The woman did not reply, at first, but continued to stare wildly at the bowed head of the sailor—bowed because he was embarrassed and ill at ease. But when he chanced to raise a rather appealing pair of eyes to her face she nodded, and said briefly:
“Tell him.”
“Yes, marm,” answered the man; but he shifted uneasily in his seat, and seemed disinclined to proceed further.
All this began to make me very nervous. Perhaps the man was a messenger—a bearer of news. And if so his tale must have an evil complexion, to judge by his manner and Mrs. Ranck’s stern face. I felt like shrinking back, like running away from some calamity that was about to overtake me. But I did not run. Boy though I was, and very inexperienced in the ways of life, with its troubles and tribulations, I knew that I must stay and hear all; and I braced myself for the ordeal.
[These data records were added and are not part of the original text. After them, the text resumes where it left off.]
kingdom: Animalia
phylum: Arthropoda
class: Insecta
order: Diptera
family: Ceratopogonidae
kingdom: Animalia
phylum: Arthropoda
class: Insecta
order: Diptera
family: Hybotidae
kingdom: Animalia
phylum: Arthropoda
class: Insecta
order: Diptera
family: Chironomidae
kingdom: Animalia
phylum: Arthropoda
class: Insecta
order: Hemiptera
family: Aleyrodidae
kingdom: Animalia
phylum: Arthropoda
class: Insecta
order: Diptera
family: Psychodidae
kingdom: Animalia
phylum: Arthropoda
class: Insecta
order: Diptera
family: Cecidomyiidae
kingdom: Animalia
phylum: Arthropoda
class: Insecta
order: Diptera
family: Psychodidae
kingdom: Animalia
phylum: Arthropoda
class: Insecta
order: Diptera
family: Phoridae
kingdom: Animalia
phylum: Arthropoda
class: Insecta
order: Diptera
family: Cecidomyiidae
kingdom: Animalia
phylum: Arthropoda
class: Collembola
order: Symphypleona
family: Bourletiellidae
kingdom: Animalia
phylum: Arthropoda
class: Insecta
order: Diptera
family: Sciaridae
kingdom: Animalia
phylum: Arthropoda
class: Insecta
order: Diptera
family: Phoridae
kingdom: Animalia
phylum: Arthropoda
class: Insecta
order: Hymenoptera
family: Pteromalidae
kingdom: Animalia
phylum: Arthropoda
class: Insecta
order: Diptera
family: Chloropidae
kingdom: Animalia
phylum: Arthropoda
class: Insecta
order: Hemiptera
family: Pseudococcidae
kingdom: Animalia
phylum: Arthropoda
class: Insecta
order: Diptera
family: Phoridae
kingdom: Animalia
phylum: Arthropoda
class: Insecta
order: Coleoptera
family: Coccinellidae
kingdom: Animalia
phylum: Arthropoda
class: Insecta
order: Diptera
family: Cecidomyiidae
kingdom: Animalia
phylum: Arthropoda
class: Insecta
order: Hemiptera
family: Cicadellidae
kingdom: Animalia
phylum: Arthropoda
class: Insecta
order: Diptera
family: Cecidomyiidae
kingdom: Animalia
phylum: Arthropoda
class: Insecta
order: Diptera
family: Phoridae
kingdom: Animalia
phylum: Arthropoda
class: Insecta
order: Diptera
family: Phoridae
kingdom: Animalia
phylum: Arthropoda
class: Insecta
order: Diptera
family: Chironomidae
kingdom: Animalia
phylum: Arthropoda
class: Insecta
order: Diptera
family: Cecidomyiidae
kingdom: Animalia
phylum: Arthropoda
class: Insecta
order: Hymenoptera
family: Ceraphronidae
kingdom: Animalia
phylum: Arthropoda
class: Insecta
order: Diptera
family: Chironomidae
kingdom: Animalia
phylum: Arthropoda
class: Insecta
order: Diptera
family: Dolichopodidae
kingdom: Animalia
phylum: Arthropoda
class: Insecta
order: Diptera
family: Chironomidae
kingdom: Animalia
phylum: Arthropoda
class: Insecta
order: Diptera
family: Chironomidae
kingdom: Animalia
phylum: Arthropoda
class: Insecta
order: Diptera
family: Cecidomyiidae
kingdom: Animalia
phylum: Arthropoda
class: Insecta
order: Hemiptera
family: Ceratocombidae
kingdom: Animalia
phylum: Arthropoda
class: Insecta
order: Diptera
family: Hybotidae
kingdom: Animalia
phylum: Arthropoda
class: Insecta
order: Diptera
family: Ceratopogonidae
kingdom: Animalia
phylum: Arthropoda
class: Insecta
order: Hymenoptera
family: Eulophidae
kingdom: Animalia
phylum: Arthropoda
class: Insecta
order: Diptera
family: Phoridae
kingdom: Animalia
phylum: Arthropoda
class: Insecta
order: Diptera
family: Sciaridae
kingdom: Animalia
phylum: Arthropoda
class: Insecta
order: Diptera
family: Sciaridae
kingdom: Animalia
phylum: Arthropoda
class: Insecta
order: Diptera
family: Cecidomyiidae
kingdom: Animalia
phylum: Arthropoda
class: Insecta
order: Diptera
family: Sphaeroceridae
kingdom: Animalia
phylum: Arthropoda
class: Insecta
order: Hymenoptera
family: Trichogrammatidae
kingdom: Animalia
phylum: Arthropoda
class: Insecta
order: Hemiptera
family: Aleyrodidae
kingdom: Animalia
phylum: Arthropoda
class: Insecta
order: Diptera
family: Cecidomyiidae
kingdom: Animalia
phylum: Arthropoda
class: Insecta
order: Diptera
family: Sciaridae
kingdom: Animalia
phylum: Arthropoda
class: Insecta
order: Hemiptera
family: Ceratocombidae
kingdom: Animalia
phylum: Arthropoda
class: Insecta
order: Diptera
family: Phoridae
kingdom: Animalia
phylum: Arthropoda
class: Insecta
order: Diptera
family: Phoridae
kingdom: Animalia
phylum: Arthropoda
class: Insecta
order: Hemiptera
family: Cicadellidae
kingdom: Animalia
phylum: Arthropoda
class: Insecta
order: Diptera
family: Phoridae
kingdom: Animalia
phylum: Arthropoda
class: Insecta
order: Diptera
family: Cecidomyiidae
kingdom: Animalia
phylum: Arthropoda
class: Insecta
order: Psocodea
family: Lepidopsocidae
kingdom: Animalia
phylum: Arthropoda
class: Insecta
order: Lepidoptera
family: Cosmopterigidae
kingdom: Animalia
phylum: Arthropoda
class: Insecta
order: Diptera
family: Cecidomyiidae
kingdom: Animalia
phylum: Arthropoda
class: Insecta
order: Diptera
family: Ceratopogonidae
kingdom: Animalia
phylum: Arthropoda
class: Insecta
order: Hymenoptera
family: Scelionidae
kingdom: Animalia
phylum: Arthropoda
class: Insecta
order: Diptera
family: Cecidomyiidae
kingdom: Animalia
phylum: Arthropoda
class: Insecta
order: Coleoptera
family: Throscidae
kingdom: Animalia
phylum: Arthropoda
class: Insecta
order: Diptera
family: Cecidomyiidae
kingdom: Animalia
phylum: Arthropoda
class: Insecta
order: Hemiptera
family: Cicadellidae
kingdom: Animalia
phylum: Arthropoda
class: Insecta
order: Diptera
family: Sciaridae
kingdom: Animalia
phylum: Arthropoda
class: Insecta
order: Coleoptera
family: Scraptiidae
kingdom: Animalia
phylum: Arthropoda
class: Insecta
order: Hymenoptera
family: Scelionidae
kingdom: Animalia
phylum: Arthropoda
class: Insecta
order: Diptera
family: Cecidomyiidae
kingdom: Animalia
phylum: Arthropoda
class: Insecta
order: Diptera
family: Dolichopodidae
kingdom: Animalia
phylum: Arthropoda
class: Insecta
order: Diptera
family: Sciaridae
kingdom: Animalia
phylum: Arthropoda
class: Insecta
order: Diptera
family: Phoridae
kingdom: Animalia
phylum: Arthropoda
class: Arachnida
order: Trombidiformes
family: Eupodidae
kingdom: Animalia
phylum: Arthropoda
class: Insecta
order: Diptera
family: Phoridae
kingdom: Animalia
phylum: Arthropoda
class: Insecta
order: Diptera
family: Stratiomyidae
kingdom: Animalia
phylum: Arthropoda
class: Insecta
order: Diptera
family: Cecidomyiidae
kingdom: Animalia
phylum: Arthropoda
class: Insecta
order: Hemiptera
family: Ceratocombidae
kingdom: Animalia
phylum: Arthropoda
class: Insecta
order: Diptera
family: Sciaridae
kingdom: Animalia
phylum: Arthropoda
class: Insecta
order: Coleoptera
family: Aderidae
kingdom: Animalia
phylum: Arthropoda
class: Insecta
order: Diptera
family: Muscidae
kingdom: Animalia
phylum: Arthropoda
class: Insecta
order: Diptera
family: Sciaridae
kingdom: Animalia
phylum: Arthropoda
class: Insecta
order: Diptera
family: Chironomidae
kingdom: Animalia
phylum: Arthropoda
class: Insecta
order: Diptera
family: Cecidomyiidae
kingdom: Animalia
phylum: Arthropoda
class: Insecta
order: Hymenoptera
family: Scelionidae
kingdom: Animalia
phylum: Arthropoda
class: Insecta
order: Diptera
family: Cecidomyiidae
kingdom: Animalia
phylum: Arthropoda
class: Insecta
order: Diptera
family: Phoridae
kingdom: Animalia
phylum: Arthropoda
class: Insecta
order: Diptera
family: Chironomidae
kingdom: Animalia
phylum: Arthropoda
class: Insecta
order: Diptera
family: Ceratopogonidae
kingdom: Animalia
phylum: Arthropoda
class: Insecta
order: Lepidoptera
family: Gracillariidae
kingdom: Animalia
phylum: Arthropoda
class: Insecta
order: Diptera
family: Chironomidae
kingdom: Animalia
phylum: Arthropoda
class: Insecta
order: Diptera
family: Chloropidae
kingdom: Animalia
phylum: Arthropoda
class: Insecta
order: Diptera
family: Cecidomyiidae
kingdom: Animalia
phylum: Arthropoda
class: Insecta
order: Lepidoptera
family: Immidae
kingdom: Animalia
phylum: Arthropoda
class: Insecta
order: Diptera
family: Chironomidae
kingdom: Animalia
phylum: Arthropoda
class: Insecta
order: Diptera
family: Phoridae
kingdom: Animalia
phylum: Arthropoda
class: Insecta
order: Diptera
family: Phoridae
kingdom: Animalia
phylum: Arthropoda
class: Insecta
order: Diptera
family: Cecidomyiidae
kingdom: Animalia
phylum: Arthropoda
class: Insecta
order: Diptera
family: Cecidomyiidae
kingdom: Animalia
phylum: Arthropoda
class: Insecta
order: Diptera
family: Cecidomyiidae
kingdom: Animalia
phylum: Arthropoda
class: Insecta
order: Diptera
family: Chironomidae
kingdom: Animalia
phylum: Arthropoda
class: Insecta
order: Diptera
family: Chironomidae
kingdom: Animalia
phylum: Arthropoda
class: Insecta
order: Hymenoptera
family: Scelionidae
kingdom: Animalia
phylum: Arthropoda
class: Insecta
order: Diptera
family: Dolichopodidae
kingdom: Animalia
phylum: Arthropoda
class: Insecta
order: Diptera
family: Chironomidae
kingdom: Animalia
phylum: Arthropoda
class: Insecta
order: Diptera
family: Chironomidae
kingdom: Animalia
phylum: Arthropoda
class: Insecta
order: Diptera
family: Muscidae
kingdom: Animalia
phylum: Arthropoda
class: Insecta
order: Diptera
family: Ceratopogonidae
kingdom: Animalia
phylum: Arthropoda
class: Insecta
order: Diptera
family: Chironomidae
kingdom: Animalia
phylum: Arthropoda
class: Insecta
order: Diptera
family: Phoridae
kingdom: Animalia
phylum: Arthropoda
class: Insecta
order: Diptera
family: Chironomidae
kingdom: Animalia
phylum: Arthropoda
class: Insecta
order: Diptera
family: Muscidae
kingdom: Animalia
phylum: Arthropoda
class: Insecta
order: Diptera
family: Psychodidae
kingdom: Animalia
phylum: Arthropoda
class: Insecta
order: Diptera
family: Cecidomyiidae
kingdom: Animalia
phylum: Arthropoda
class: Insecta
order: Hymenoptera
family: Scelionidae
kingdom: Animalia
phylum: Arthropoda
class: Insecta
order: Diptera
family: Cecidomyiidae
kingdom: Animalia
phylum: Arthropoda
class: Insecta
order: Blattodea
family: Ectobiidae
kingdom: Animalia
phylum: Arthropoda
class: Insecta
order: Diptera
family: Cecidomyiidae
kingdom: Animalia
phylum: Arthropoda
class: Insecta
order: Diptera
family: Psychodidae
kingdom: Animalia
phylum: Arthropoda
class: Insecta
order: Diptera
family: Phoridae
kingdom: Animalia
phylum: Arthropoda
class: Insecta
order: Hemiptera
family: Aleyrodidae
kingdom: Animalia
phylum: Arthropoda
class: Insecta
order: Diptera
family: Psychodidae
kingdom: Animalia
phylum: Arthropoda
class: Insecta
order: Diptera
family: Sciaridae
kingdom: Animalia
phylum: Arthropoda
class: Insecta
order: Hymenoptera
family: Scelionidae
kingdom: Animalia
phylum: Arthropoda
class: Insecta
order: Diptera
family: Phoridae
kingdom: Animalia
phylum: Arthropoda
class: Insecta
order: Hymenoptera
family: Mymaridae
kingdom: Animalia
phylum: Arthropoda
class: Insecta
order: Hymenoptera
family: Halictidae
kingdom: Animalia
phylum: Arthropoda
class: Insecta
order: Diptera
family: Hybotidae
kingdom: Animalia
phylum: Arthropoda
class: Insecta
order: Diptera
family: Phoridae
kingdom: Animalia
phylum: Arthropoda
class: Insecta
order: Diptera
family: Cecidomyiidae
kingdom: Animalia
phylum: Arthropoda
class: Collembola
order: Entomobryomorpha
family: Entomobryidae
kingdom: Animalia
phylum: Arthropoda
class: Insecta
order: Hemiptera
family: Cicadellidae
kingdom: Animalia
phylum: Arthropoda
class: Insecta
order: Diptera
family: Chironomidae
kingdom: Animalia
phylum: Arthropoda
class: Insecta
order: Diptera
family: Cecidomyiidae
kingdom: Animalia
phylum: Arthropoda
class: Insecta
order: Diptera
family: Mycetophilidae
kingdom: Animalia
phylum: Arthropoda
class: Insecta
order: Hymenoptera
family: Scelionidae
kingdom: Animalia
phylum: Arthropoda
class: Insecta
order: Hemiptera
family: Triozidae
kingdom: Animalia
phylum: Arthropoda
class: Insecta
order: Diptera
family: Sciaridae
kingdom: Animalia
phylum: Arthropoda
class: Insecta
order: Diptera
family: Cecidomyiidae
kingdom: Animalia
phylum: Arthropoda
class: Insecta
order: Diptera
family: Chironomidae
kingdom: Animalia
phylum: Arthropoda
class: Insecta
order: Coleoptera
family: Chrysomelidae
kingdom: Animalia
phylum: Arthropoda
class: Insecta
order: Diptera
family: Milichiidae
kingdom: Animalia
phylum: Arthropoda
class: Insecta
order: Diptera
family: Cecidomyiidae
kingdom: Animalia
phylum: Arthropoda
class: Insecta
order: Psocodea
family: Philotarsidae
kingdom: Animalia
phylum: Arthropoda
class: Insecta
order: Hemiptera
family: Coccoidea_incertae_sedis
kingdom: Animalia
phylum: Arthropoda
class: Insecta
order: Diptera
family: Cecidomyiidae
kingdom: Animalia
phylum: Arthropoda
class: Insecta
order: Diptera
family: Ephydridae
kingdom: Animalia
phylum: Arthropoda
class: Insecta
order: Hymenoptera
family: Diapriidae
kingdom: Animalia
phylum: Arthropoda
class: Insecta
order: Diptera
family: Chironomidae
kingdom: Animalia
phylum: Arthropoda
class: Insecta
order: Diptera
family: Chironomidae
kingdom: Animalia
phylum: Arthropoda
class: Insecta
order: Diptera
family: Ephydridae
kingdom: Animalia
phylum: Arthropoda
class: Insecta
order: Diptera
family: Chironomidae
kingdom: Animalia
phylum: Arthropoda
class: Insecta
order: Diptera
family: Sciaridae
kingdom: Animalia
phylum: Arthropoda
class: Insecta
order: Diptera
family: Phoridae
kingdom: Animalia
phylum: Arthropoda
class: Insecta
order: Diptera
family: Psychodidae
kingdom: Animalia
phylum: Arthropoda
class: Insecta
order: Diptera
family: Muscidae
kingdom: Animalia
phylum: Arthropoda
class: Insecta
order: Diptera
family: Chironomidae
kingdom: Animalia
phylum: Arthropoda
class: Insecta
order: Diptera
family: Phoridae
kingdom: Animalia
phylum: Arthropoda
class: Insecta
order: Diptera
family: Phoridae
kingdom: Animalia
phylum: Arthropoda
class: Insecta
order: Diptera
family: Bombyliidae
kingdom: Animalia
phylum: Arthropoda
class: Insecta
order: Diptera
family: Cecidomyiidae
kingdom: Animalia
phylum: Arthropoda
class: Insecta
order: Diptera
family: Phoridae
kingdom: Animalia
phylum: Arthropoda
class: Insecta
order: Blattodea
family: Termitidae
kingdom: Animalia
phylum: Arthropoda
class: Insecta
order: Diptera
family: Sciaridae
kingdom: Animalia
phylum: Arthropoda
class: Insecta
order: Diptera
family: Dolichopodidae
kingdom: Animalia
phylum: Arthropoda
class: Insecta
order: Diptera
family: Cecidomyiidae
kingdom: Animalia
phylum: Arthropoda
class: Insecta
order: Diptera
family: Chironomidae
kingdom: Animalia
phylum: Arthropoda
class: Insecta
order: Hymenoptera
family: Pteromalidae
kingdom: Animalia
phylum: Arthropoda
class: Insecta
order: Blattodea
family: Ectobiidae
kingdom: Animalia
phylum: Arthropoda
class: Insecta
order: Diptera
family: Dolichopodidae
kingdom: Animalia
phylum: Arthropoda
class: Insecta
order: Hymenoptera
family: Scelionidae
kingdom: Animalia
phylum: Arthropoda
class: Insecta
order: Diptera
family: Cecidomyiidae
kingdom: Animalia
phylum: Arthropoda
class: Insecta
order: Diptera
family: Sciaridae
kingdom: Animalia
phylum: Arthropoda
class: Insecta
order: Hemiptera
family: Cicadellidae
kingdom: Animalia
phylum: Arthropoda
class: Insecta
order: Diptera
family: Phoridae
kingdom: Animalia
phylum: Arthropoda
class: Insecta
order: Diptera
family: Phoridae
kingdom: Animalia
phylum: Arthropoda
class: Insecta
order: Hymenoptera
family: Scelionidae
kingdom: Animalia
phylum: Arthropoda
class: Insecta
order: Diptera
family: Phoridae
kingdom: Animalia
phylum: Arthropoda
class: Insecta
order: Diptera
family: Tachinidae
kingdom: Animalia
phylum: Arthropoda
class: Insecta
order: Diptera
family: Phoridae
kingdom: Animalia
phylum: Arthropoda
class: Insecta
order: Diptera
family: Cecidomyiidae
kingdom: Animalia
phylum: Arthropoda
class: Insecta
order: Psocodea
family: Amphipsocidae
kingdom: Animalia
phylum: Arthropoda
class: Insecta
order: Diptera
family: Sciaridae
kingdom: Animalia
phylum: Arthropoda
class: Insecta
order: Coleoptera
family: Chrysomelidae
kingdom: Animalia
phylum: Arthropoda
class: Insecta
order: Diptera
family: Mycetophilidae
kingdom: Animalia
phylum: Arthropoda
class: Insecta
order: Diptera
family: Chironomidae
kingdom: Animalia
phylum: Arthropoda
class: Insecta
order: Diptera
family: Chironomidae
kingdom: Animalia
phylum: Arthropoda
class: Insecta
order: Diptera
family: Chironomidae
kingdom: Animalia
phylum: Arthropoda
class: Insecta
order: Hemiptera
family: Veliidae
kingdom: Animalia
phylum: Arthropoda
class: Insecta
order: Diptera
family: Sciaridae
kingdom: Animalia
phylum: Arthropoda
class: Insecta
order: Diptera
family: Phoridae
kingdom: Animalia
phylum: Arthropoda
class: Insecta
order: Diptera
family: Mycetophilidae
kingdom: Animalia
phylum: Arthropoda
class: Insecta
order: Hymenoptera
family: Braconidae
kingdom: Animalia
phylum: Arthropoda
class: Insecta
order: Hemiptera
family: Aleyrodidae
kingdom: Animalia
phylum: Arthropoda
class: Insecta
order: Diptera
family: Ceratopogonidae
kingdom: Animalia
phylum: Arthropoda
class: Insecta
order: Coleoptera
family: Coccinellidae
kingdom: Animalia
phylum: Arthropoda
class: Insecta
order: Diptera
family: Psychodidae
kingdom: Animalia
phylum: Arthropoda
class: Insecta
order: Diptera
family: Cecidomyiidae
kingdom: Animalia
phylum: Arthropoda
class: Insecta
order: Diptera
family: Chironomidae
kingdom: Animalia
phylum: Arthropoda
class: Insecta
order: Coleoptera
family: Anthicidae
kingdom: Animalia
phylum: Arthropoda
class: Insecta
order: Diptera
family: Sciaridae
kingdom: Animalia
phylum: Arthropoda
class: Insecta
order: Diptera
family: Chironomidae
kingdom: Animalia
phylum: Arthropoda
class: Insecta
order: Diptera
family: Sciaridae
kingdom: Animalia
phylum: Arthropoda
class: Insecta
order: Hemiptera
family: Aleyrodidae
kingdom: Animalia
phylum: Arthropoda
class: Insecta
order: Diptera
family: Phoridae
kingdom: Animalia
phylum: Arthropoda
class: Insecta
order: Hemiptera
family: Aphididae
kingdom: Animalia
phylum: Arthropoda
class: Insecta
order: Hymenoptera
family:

“Tell me, please,” I said, and my voice was so husky and low that I could scarce hear it myself. “Tell me; is—is it about—my father?”
The man nodded.
“It’s about the Cap’n,” he said, looking stolidly into Mrs. Ranck’s cold features, as if striving to find in them some assistance. “I was one as sailed with him las’ May aboard the ‘Saracen.’”
“Then why are you here?” I cried, desperately, although even as I spoke there flashed across my mind a first realization of the horror the answer was bound to convey.
“’Cause the ‘Saracen’ foundered off Lucayas,” said the sailor, with blunt deliberation, “an’ went to the bottom, ’th all hands—all but me, that is. I caught a spar an’ floated three days an’ four nights, makin’ at last Andros Isle, where a fisherman pulled me ashore more dead’n alive. That’s nigh three months agone, sir. I’ve had fever sence—brain fever, they called it—so I couldn’t bring the news afore.”
I felt my body swaying slightly, and wondered if it would fall. Then I caught at a ray of hope.